Detection Methods for CVE-2025-48514
Indicators of Compromise
- Unexpected creation of SEV-ES guests on systems primarily running SEV-SNP workloads
- Anomalous memory access patterns between guest security domains
- Unusual firmware API calls related to guest creation and management
- Signs of privilege escalation attempts targeting hypervisor or firmware interfaces
Detection Strategies
- Monitor hypervisor logs for unusual guest creation events, particularly SEV-ES guests on SNP-focused systems
- Implement firmware integrity monitoring to detect unauthorized modifications
- Deploy hardware security module (HSM) logging to track SEV-related operations
- Audit privileged user activities on systems hosting confidential computing workloads
Monitoring Recommendations
- Enable detailed logging of all SEV guest lifecycle events
- Implement alerting for any SEV-ES guest creation in environments where only SEV-SNP should be used
- Monitor for signs of lateral movement from SEV-ES to SEV-SNP guest boundaries
- Review access control configurations for SEV-enabled systems regularly
How to Mitigate CVE-2025-48514
Immediate Actions Required
- Review AMD Security Bulletin SB-3023 for vendor-specific guidance and patches
- Audit current SEV guest deployments to identify any unauthorized SEV-ES guests
- Restrict privileges for creating and managing SEV guests to only essential personnel
- Consider temporarily disabling SEV-ES guest creation if only SEV-SNP workloads are required
Patch Information
AMD has released security guidance addressing this vulnerability in AMD Security Bulletin SB-3023. Organizations should review this bulletin for specific firmware update instructions and verify that their systems are running the latest SEV firmware versions that address this access control weakness.

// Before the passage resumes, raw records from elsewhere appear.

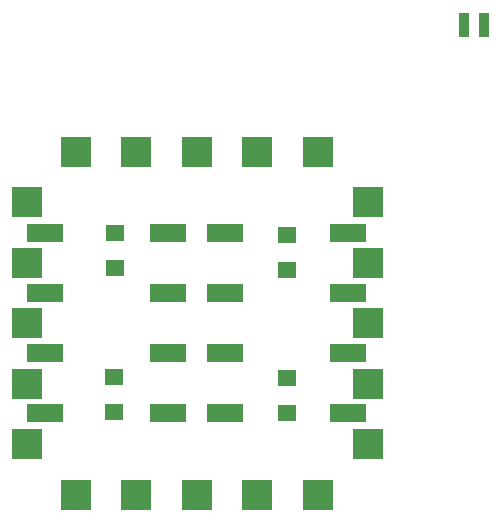
<source format=gtp>
G04 Layer_Color=8421504*
%FSLAX44Y44*%
%MOMM*%
G71*
G01*
G75*
%ADD10R,1.6000X1.4000*%
%ADD11R,2.5400X2.5400*%
%ADD12R,3.0480X1.5240*%
%ADD25R,2.4384X2.4384*%
%ADD26R,2.8956X1.3716*%
%ADD27R,0.9652X2.0574*%
%ADD28R,0.9652X2.0828*%
D10*
X-272961Y481382D02*
D03*
Y451382D02*
D03*
X-419650Y361279D02*
D03*
Y331279D02*
D03*
X-272961Y360028D02*
D03*
Y330028D02*
D03*
X-418869Y482790D02*
D03*
Y452790D02*
D03*
D11*
X-349250Y551434D02*
D03*
X-297942Y261366D02*
D03*
X-493014Y509016D02*
D03*
Y457708D02*
D03*
Y406400D02*
D03*
Y355092D02*
D03*
Y303784D02*
D03*
X-451866Y261366D02*
D03*
X-400558D02*
D03*
X-349250D02*
D03*
X-246634D02*
D03*
X-204216Y303784D02*
D03*
Y355092D02*
D03*
Y406400D02*
D03*
Y509016D02*
D03*
X-246634Y551434D02*
D03*
X-204216Y457708D02*
D03*
X-297942Y551434D02*
D03*
X-400558D02*
D03*
X-451866D02*
D03*
D12*
X-325120Y482600D02*
D03*
X-220980Y330200D02*
D03*
Y482600D02*
D03*
Y431800D02*
D03*
Y381000D02*
D03*
X-325120Y431800D02*
D03*
Y381000D02*
D03*
Y330200D02*
D03*
X-477520D02*
D03*
Y381000D02*
D03*
Y431800D02*
D03*
X-373380Y381000D02*
D03*
Y431800D02*
D03*
Y482600D02*
D03*
Y330200D02*
D03*
X-477520Y482600D02*
D03*
D25*
X-297941Y551434D02*
D03*
X-246633D02*
D03*
X-204215Y509016D02*
D03*
X-204469Y457454D02*
D03*
X-204215Y406400D02*
D03*
Y355092D02*
D03*
Y303784D02*
D03*
X-246633Y261366D02*
D03*
X-297941D02*
D03*
X-349249D02*
D03*
X-400557D02*
D03*
X-451865D02*
D03*
X-493013Y303784D02*
D03*
Y355092D02*
D03*
Y406400D02*
D03*
Y457708D02*
D03*
Y509016D02*
D03*
X-451865Y551434D02*
D03*
X-400557D02*
D03*
X-349249D02*
D03*
D26*
X-220979Y482600D02*
D03*
Y431800D02*
D03*
Y381000D02*
D03*
Y330200D02*
D03*
X-325119Y381000D02*
D03*
Y330200D02*
D03*
Y431800D02*
D03*
Y482600D02*
D03*
X-477519D02*
D03*
Y431800D02*
D03*
Y330200D02*
D03*
Y381000D02*
D03*
X-373379Y330200D02*
D03*
Y381000D02*
D03*
Y431800D02*
D03*
Y482600D02*
D03*
D27*
X-122815Y658997D02*
D03*
D28*
X-105797Y659124D02*
D03*
M02*

</source>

Contact your hardware vendor or cloud service provider for information on deploying the updated firmware in your specific environment. Firmware updates may require system downtime and should be scheduled according to change management procedures.
Workarounds
- Implement strict access controls limiting who can create SEV-ES guests on affected systems
- In environments requiring only SEV-SNP, consider disabling SEV-ES capabilities at the firmware level if supported
- Implement network segmentation to isolate systems running confidential computing workloads
- Deploy additional monitoring and auditing for privileged operations on affected systems
# Configuration example
# Verify current SEV firmware version (Linux)
dmesg | grep -i sev
cat /sys/module/ccp/parameters/sev
# Check SEV capabilities and status
cat /sys/kernel/debug/sev/sev_status 2>/dev/null || echo "Debug filesystem mount required"
# Audit SEV guest configurations
virsh list --all | while read line; do
virsh dumpxml "$vm" 2>/dev/null | grep -i "sev\|launch-security"
done
Disclaimer: This content was generated using AI. While we strive for accuracy, please verify critical information with official sources.